Un manifesto degli anni ’70 recava il seguente messaggio: “Di chi è la pancia di questa donna? Della chiesa? Dello stato? Dei medici? Dei padroni? No, è sua!”.
Possibile che dopo quarant’anni le stesse domande del Movimento Femminista risultino così attuali? Possibile che l’altrui giudizio debba interferire con l’altrui decisione anche in campo medico? Siete così “coscienziosi” da non poterne fare proprio a meno?
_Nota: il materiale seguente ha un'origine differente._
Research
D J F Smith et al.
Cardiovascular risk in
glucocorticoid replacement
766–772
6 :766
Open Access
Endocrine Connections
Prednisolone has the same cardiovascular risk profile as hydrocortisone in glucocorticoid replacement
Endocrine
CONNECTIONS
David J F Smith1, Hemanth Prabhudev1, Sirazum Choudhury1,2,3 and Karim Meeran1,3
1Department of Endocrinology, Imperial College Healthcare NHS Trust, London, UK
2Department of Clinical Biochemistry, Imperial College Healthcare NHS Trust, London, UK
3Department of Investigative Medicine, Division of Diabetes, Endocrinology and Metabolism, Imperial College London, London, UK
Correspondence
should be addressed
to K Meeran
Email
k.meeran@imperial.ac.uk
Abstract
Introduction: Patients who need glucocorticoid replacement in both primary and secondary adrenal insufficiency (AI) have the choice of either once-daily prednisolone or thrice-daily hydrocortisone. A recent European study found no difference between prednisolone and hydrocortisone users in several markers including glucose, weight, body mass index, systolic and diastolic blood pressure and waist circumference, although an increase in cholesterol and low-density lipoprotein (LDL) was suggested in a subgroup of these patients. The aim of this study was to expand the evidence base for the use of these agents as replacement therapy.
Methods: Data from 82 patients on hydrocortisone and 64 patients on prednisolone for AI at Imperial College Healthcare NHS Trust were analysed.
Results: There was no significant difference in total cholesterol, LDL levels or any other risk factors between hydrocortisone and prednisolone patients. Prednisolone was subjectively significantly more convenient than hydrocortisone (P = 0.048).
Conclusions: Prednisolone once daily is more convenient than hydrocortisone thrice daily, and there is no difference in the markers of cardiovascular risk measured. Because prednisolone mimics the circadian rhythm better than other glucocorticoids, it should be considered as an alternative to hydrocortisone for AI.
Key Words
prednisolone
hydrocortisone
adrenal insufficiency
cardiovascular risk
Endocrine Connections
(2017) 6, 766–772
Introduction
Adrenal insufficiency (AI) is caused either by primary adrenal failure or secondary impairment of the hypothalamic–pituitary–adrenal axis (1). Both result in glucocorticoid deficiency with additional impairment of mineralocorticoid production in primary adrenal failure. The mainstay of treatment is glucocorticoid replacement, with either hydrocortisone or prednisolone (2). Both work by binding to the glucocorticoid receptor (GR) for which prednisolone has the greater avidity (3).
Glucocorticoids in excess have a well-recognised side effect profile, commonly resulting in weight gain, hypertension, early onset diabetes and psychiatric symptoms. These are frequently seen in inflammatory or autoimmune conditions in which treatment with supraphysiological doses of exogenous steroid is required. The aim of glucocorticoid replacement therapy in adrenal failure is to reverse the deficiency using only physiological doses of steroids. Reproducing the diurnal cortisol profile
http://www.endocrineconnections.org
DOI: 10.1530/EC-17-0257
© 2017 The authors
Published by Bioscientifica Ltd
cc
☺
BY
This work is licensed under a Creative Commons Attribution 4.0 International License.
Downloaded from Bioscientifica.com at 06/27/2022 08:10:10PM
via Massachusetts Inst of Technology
Fate come gli svedesi, cambiate specializzazione, perché la parola "medicina" non deve essere sinonimo di corso accelerato di morale propedeutico al parto o all'aborto.
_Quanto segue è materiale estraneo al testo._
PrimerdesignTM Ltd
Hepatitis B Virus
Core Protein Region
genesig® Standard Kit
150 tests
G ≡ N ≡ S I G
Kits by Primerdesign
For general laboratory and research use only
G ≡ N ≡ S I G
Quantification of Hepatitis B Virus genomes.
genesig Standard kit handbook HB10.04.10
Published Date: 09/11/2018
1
A proposito di etica, in questo Paese così idiota perfino la dissezione dei cadaveri a scopo di studio è quasi un tabù, tanto che in Francia, dal 1960, è possibile donare il proprio corpo post mortem per fini scientifici (fino al 2012 erano stati donati ben 50.000 corpi alle università), mentre i nostri studenti di medicina sono costretti a emigrare per perfezionare gli studi.
Aberrante, se pensiamo che siamo nel 2017! Secondo me tutto ciò ha a che fare con un'errata concezione della morte. Il trapasso qui da noi è visto come un’ignominia, tanto che è sempre più difficile accettarlo e si fa di tutto per respingerlo. Eppure la morte fa parte della vita e viceversa.
E mentre noi stiamo qui a disquisire su questioni di lana caprina, una donna intenzionata ad abortire è forse costretta a patire un’esperienza pari a quella delle Forche Caudine perché al dolore di una scelta senza ritorno si potrebbe aggiungere l’umiliazione di sentirsi giudicata, di soccombere sotto il peso schiacciante del “no” di un’eventuale obiezione.
Ma da donna sono io che dico a voi: NO. Tutto questo è inaccettabile in un Paese che si definisce “civile”.